Items from a data source:
"""

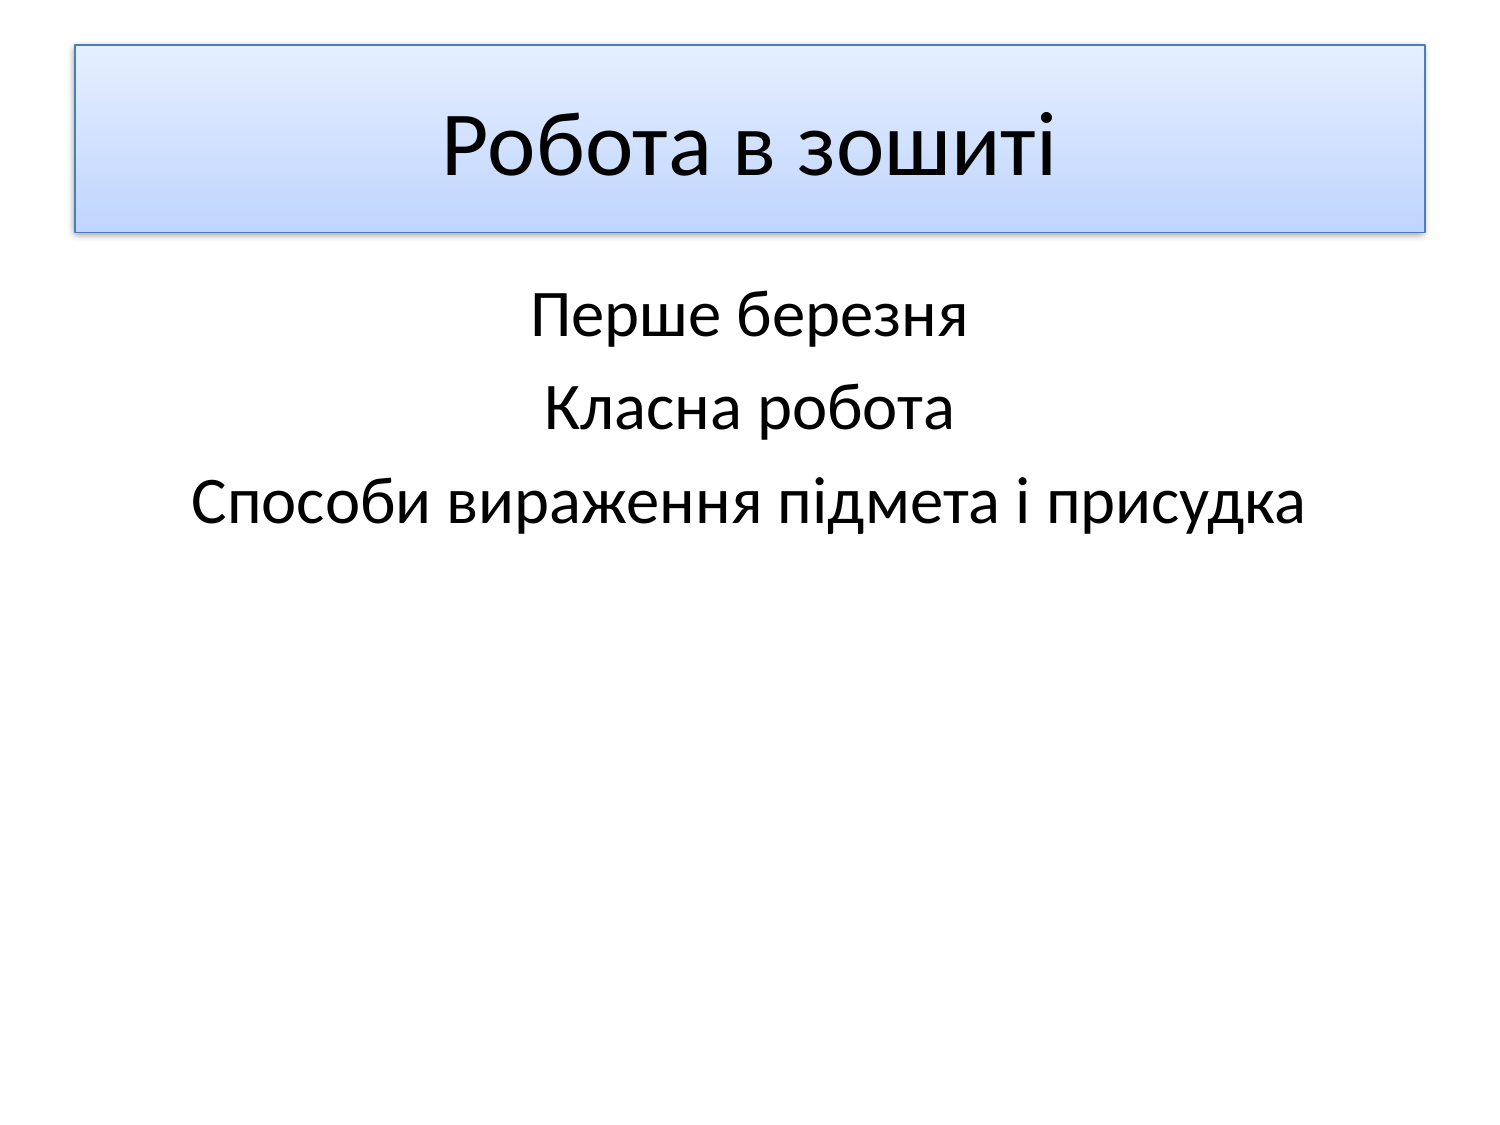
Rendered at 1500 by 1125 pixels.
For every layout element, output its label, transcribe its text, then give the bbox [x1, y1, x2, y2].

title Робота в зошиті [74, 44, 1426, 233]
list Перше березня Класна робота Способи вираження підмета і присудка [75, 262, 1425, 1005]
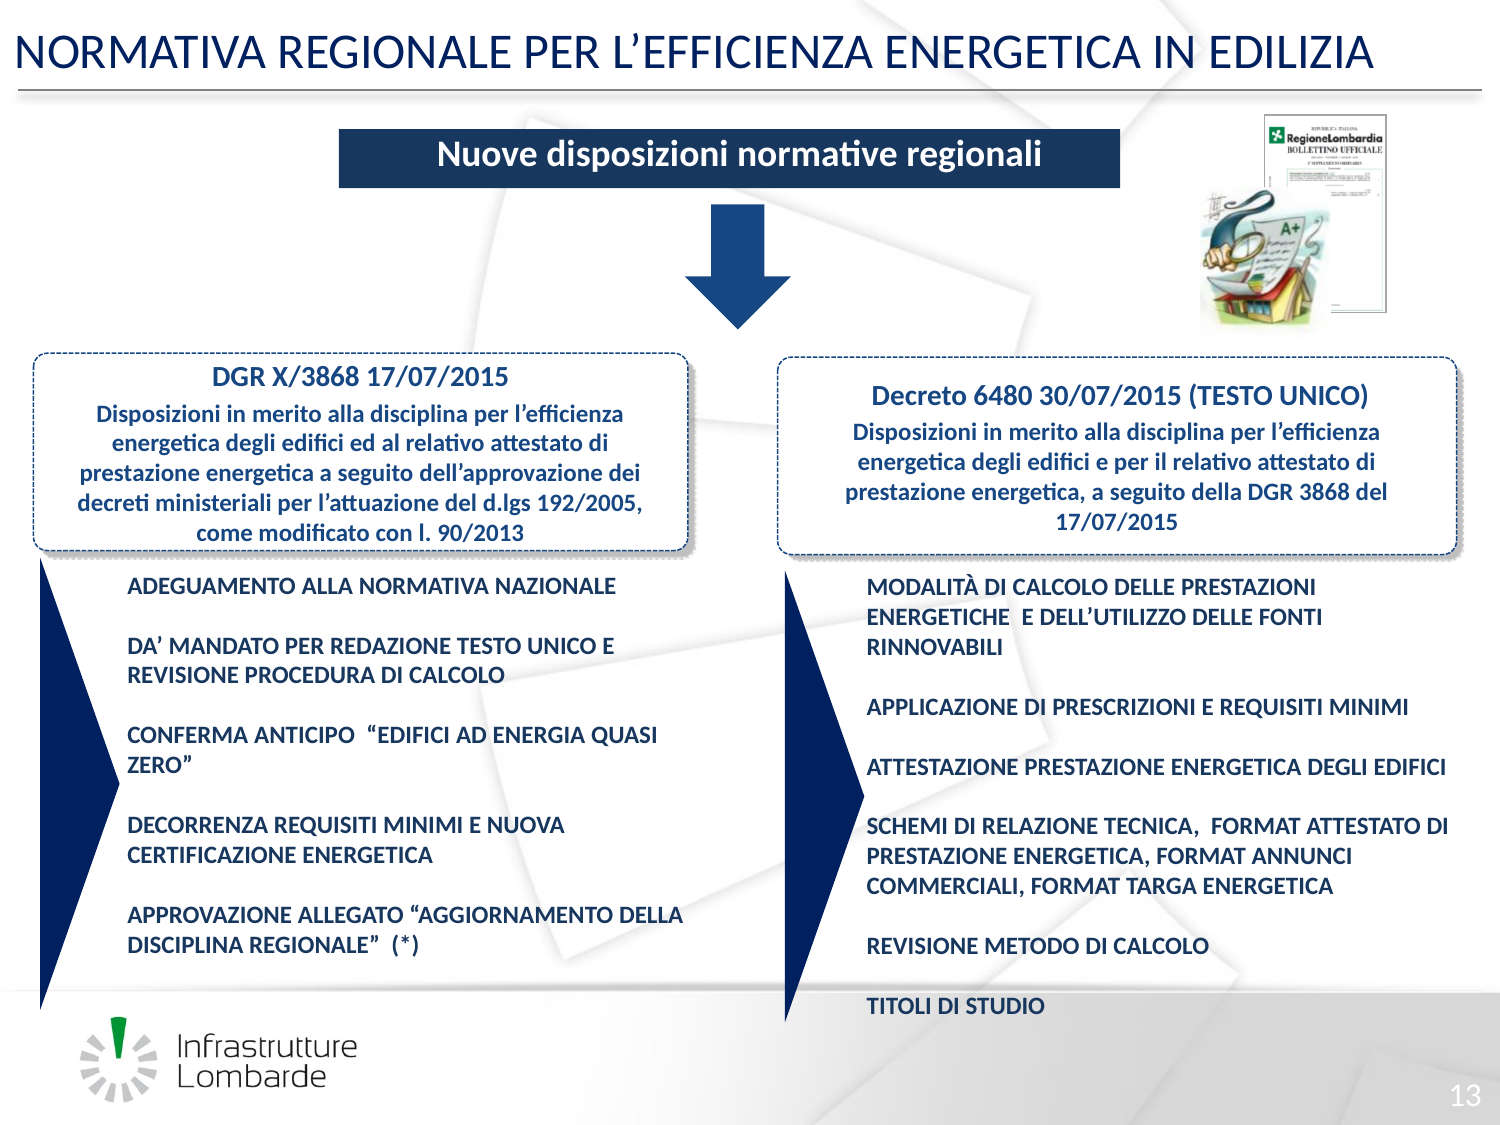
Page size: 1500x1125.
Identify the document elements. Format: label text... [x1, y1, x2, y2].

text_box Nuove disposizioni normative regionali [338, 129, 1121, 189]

"""

▶ DESCRIPTION OF THE TASK
The lines from the one containing "For every layout" through the last line of the records are what you should copy, word for word and nothing else, with pictures left out.

▶ OUTPUT BELOW
For every layout element, output its label, transcribe its text, then give the bbox [x1, y1, x2, y2].

title Робота в зошиті [74, 44, 1426, 233]
list Перше березня Класна робота Способи вираження підмета і присудка [75, 262, 1425, 1005]
Page size: 1500x1125.
Identify the document elements. Format: label text... [x1, y1, x2, y2].

text_box Nuove disposizioni normative regionali [338, 129, 1121, 189]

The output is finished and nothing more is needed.